In considering whether a suspect will abscond his individual circumstances should be considered.
It can not be said that the business executives that were arrested and detained would abscond in view of the fact that fines and not incarceration were the likely penalties they would suffer in the event of any conviction.
It is inconceivable in the circumstances how the police would exercise the discretion to detain business people when upon conviction they were merely liable to pay a fine.
Statutory Instrument 142 of 2007 and indeed any regulations made in terms of the Control of Goods Act (Chapter 14.05) regulate the sale of goods only and not any other services unrelated to the sale of goods.
The only services regulated by the instrument are “services relating to the distribution, disposal, purchase and sale of such commodities”.
It is clear that the transport business, for example is exempt from the operation of Statutory Instrument 142 of 2007.
Consequently, the arrest and detention of owners or drivers of commuter transport and the seizure of their buses/vehicles for purportedly overcharging the fares were and remain unlawful in so far as their services are not goods in terms of the Control of Goods Act and the regulations made thereunder.
The regulation or purported monitoring of businesses falling under professions that are self-regulating ostensibly using the regulations relating to goods is also unlawful in that it subjected professions to regulation by a body other than their professional bodies.
Professions such as of doctors, accountants, real estate agents and lawyers have their own professional regulatory bodies which are usually independent and must not be controlled by anyone to maintain the integrity and credibility.
This self-regulation is done for standards to be set and maintained by persons with the knowledge of the workings and ethics of these professions.
For a taskforce set up and controlled by the Minister of Industry and Trade to purport to regulate these professional bodies is illegal, highly unethical and seriously compromises their independence and self-regulation
It follows therefore that the past and any ongoing detentions of business executives were and are unlawful and smack of political expediency and reckless populist considerations.

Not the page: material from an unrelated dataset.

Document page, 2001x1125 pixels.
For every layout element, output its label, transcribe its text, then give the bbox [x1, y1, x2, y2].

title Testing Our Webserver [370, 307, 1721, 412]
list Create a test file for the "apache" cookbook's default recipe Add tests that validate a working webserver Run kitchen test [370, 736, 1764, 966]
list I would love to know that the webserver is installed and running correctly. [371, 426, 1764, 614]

Business owners were sacrificed on the altar of political expediency.
This is yet another example, after the farm invasions, of the government’s propensity to resort to looting and expropriation to gain short term political support.

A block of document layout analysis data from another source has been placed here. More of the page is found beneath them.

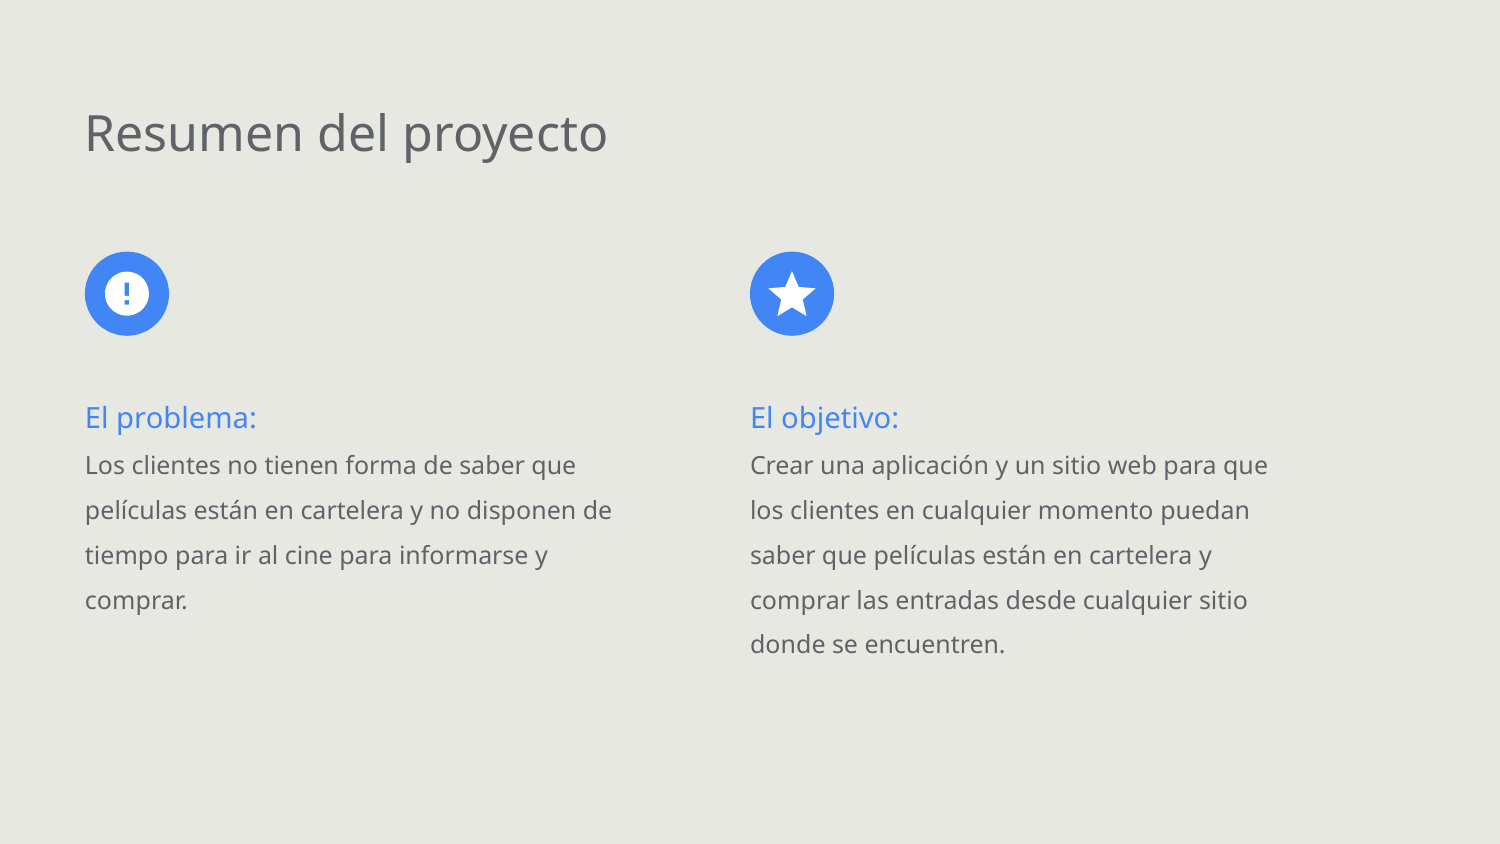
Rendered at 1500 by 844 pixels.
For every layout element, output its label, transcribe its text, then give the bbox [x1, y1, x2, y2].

text_box Resumen del proyecto [84, 85, 1095, 176]
text_box [105, 271, 149, 316]
text_box El problema: Los clientes no tienen forma de saber que películas están en cartelera y no disponen de tiempo para ir al cine para informarse y comprar. [84, 367, 651, 629]
text_box [84, 251, 170, 336]
text_box [768, 271, 816, 317]
text_box [749, 251, 835, 336]
text_box El objetivo: Crear una aplicación y un sitio web para que los clientes en cualquier momento puedan saber que películas están en cartelera y comprar las entradas desde cualquier sitio donde se encuentren. [750, 367, 1316, 674]
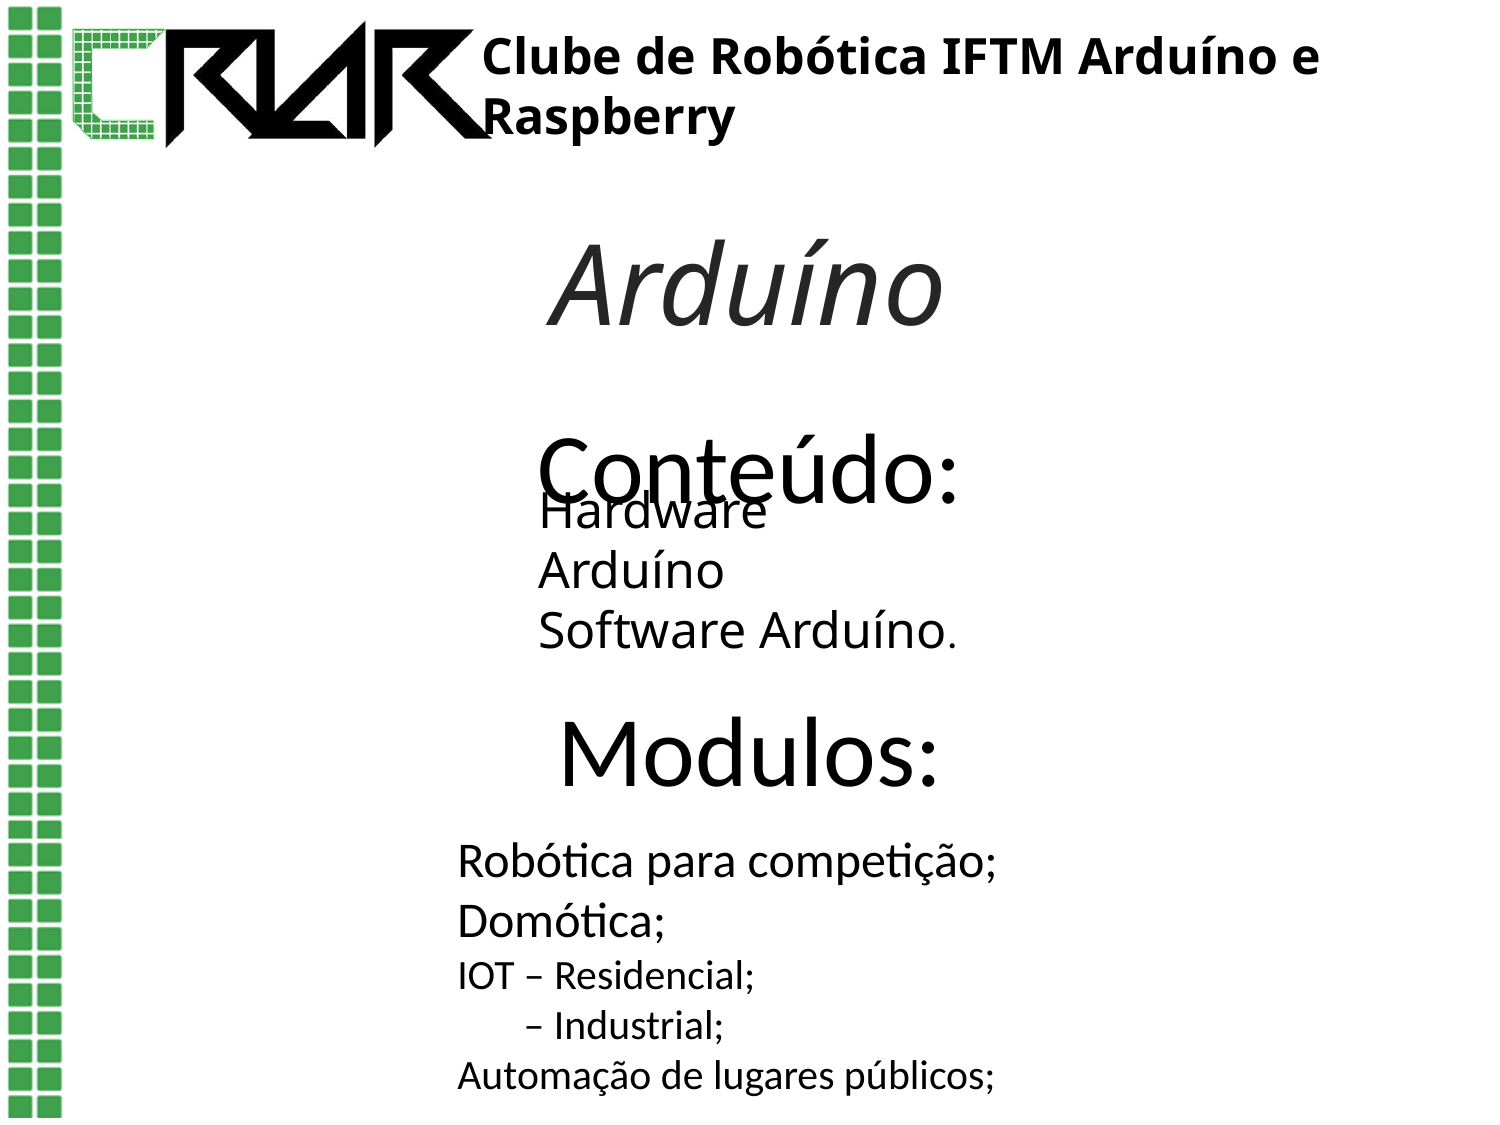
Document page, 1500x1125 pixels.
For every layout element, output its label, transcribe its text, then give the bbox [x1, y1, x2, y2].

This culture of flagrant lack of respect for private property rights has been at the centre of investor loss of confidence in the Zimbabwean economy.
This view is buttressed by the statement of the president to the effect that the government will expropriate businesses which do not comply with the government’s orders to reduce prices.

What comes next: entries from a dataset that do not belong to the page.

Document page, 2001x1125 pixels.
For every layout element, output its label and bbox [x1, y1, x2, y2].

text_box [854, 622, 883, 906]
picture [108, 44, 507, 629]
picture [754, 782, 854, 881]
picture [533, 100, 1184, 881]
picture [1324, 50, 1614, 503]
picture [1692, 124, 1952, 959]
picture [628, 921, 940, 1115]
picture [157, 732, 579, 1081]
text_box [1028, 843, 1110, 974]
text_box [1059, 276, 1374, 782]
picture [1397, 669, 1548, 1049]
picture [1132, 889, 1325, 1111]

It is therefore clear beyond doubt that the decision to slash prices without regard to the viability of businesses and the continued availability of such goods if business adhered to these ridiculous prices was a political as opposed to an economic decision.
Zimbabwe’s economy can only recover if there is restoration of good governance and the rule of law, respect for human dignity and rights and a culture and climate of accountability and anti-impunity.
This cannot be achieved so long as the public policy making process is privatised and subordinated to narrow and short term party political expediency.
Without respect for the rule of law and human rights economic development will forever remain a pipe dream.
*Trust Maanda and Arnold Tsunga are lawyers with the Zimbabwe Lawyers for Human Rights.